I think by looking at decolonization as a complex process that has unfolded over a longer set of time or period of time, involving multiple actors, not just colonizer and colonized,it helps to inform geopolitics in the present when there is a great deal of discussion about a multipolar world or the dissolution of a post World War II order potentially. This complexity helps us to understand that there are certain tensions in the global political order established after World War II but never really resolved, and that these tensions continue to play out in the Western Sahara conflict today.
Tait
Why did you pursue a PHD and a career path in academia versus joining a research center out of your MS or MA program? What does academia give you?
Drury
It gives you a certain amount of time to think deeply and read widely, which once it’s over, you realize it is precious, valuable, and almost unique to do so in a stimulating environment where you get to be around, think, and constantly talk with fascinating people. Meeting wonderful, interesting people is the most important part, I think, when you say why academia and not other realms. It also enables – in particular anthropology and, say, Middle East studies – to think critically about questions of political judgment.

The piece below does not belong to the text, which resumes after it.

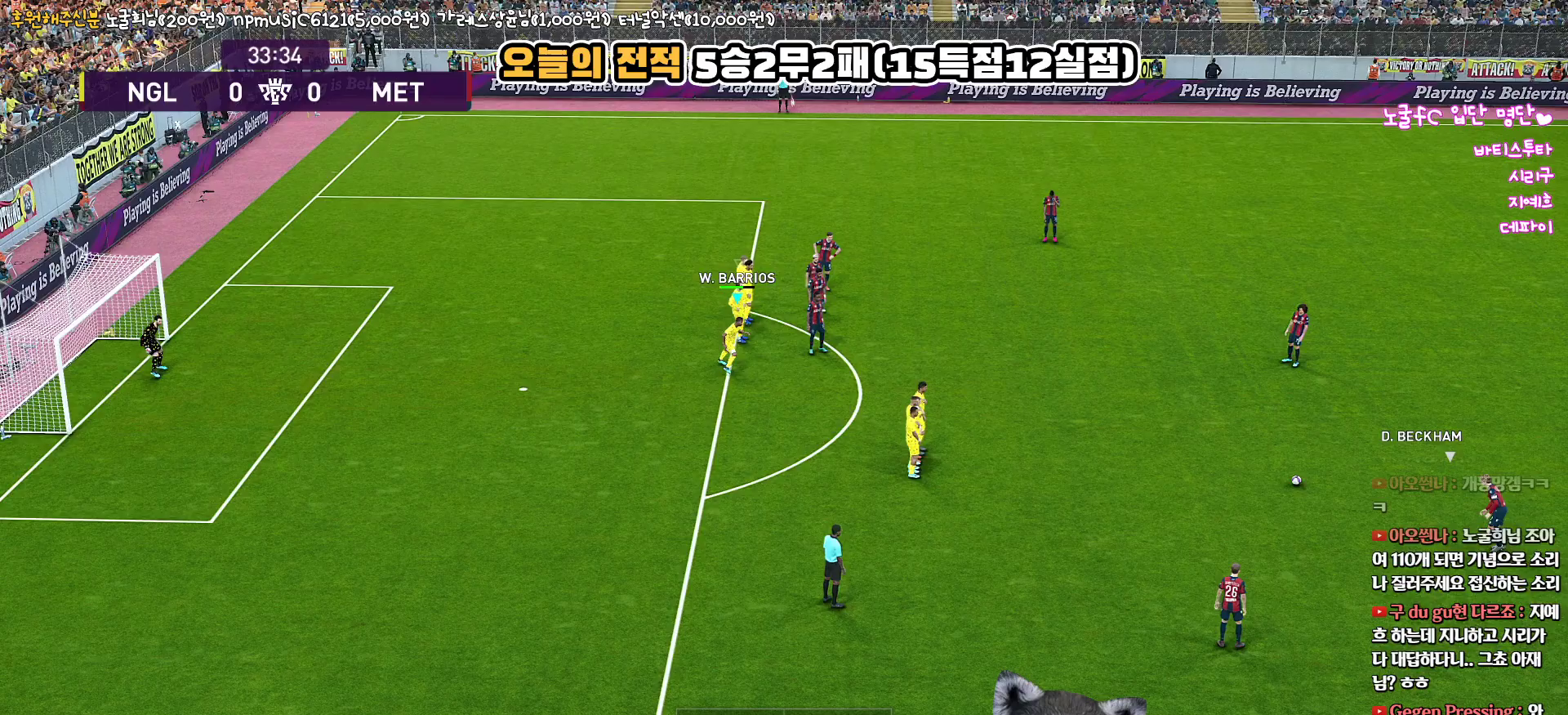
{"buttons": [], "left_stick": "center", "right_stick": "center", "events": [[67, "left_stick", "right"], [483, "left_stick", "center"]]}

Questions like the relationship between politics and ethics and what it means to respond politically and to develop a certain judgment about events unfolding around us. That while also considering the moral and ethical relationship for the complexity of how people behave and respond certain ways and how I may develop my own behaviors and responses in relation to this political realm that might be quite different from others. That is such a deep question that goes beyond policy that I will never fully resolve. I think I go into academia in part to try and grasp and understand political judgment. For instance, last week, there was a really fascinating book talk on UN intervention in Libya, which happened during my PhD studies. And I remember talking with people about it, reading really thoughtful responses, realizing that in many ways my response was wrong. But, I relied on other people and in turn, developed my own sense of judgment through reading and thinking carefully and critically with and among others. That is the quintessential example of the relationship between doctoral studies and understanding the world around us.
Tait
Can you talk about what your academic year looks like? I know you’d be teaching a class in the spring, so I’d love to hear a bit more about that.
Drury
As I mentioned earlier, I’ll be working on the book manuscript on the histories of decolonization in Northwest Africa revolving around the Western Sahara conflict through several moments from the 1950s to the present. I’ll be continuing research in Mauritania that I described, and then I’ll be teaching a course on the Sahara that begins with this recognition that the Sahara is often reduced to somewhat simple metaphors, like a barrier or a bridge. In order to move beyond those metaphors, the course explores the region in its complexity through several topics or themes, including authority. So that’s a way of thinking about different forms of authority and how they have been transformed by and through not only colonialism and modernity, but also decolonization. We will be looking at different political formations that emerged in and across the Sahara then we will be looking at mobility, which is extremely complex and really important to the region. This includes contemporary transnational migration, but also different ways in which trans-Saharan trade has been understood through different practices and modalities of movement. We will also be looking at hierarchies within certain Saharan social formations. The Sahara is often seen as a frontier in constructions of race within and in relation to Arab identities in North Africa and Northwest Africa, so we will pay careful attention to those. Lastly, we will situate how the Sahara is understood as a specific environmental and ecological region. I think in the Middle East and North African Studies, that the question of region is always unavoidable. The Sahara is a region that is both overlooked or is treated as a margin dividing other regions. It helps to center the question “what are area studies good for?”
Tait
What is one thing you would like the CCAS community to know about you?
Drury
Thinking about the Sahara, one would be that it is still where I had my favorite breakfast ever, made up of locally made bread, camel’s milk, sheep’s butter, and then honey from Mali. So it was both local and transnational, which is quintessentially Sahara. I think another thing is that I hear that dancing is popular here, and right now I am into a song called Badala Zamana by an Algerian singer known as Zohra [who now goes by the name Dihya]. I’m eager to dance to that at one of the [CCAS] dance parties.
Coco Tait is the Events and Program Manager at CCAS.